[Entries taken from a collection]
Content starts

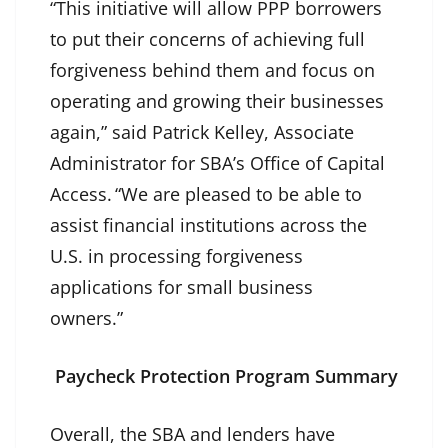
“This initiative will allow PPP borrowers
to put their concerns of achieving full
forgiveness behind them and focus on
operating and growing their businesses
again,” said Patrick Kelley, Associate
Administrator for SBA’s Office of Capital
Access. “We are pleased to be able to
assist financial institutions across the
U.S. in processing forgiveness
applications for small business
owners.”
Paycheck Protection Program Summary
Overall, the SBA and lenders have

Content ends
Content starts

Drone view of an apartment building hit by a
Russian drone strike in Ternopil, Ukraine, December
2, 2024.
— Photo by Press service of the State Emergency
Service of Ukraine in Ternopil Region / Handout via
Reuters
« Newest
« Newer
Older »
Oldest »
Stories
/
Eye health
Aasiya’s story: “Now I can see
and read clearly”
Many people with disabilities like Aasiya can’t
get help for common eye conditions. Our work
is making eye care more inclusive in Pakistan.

Content ends

- _Aim of the exercise_
Output only an exact transcription of the lines above from the one with "assist financial institutions across the" up to and including the one with "Overall, the SBA and lenders have".

- _Solution for this task_
assist financial institutions across the
U.S. in processing forgiveness
applications for small business
owners.”
Paycheck Protection Program Summary
Overall, the SBA and lenders have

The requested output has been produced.